= Diyogí Tsoh (Big Rug) =

Navajo rug by Julia Bah Joe and Lillie Joe Hill

Diyogí Tsoh (Big Rug) is a Diné (Navajo) rug woven by Julia Bah Joe, a Diné master weaver and her daughter, Lillie Joe Hill, and other members of the Joe family. It is held in the permanent collection of Affeldt Mion Museum in Winslow, Arizona. The intricately patterned rug is hand-spun and hand-dyed from wool produced on Navajo land, from the sheep of co-weaver Lillie Joe HIll and husband David Hill's flocks. The rug was formerly known as the Hubbell-Joe Rug. In 2023, a petition was started demanding Hubbell's name be removed from the weaving; it was signed by more than 1,500 people. In 2025, the rug was renamed Diyogí Tsoh by the Winslow Arts Trust (owners of the rug) to better reflect its history and to honor what the family has always called the rug. The weaving is 21 feet wide by 33 feet long, weighs 250 pounds and took five years to make, including preparing the wool, and weaving the masterwork.

==History==
Diyogí Tsoh means "Big Rug" in the Navajo language. The rug was woven in Greasewood, Arizona on the Navajo Nation by the master weaver Julia Bah Joe and daughter Lillie Joe Hill, along with other members of her family. The work involved in creating the rug included raising the sheep, shearing the sheep, carding the wool, dying the wool, spinning the yarn, setting up a custom built loom from plumbing pipes, and weaving the rug. The rug was commissioned by Lorenzo Hubbell Jr. in 1932 who intended the rug to attract tourists to his trading post during the Depression era.
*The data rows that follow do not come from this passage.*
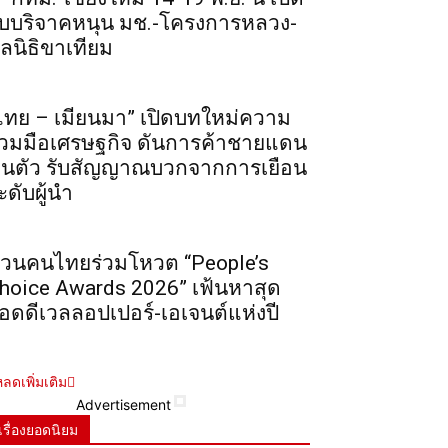
ับบริจาคหนุน มช.-โครงการหลวง-
ูลนิธิขาเทียม
ไทย – เมียนมา” เปิดบทใหม่ความ
่วมมือเศรษฐกิจ ดันการค้าชายแดน
ื้นตัว รับสัญญาณบวกจากการเยือน
ะดับผู้นำ
วนคนไทยร่วมโหวต “People’s
hoice Awards 2026” เฟ้นหาสุด
อดดีเวลลอปเปอร์-เอเจนต์แห่งปี
ลดเพิ่มเติม
Advertisement
เรื่องยอดนิยม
There is no accurate documentation on what the family was paid to create the rug. According to the great granddaughters, the family was given open trade at Hubbell trading posts, all needed supplies, along with cash. In a 1965 Arizona Republic newspaper article, in regards to the question of pay, weaver Julia Joe was quoted, "A box of money. Just money. I do not know how much we got for the rug. Lorenzo gave us a box of money."

After being exhibited for years in a traveling tour, it was purchased by Kyle Bales and stored in Scottsdale, Arizona beginning in the mid-1970s. After Bales death, the rug was inherited by his daughter, Patricia Smith. In 2012, it was purchased by the owner of the La Posada, Allan Affeldt for $100,000 under the conditions that he develop a museum to exhibit the work. Affeldt then donated the rug to the Winslow Arts Trust.
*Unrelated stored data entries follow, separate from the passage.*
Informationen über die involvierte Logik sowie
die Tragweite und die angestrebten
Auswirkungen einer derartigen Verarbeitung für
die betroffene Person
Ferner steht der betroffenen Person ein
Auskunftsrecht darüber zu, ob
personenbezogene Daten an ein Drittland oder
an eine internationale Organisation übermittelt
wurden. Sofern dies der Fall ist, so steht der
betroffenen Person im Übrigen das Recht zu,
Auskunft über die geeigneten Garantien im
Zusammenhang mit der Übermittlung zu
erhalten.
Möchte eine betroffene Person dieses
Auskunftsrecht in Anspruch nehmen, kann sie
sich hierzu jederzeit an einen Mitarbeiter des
While Diyogí Tsoh was surpassed in size in 1977 by the Big Sister Rug of Chilchinbeto (made with commercially produced yarn and multiple patterns), it is still considered the largest known traditionally made Navajo Rug.

==Description==
The rug was woven from locally produced, dyed and spun wool from Navajo churro sheep. It took two years to prepare the wool using traditional techniques for shearing the sheep, washing the fiber, carding it, then dying and spinning the wool into yarn.The colors used are the traditional tan, black, grey and "Ganado red", these represent the Universe to the Navajo people.

==Exhibition tour==
The rug was competed in 1937 and was first presented to the public as "the world's largest Navajo rug" at the Winslow Hubbell Trading Post, as well as at Hubbell's Motor Company in Winslow, Arizona. It was then went on tour throughout the United States, and was exhibited in 1945 in the Senate chambers in Washington, DC. In the 1940s it was toured in the Phoenix, Arizona parade on a horse drawn cart.. Later, in 1964, Diyogí Tsoh was presented to an international audience at the 1964 New York World's Fair. The following year it was exhibited in Phoenix, Arizona at the Heard Museum.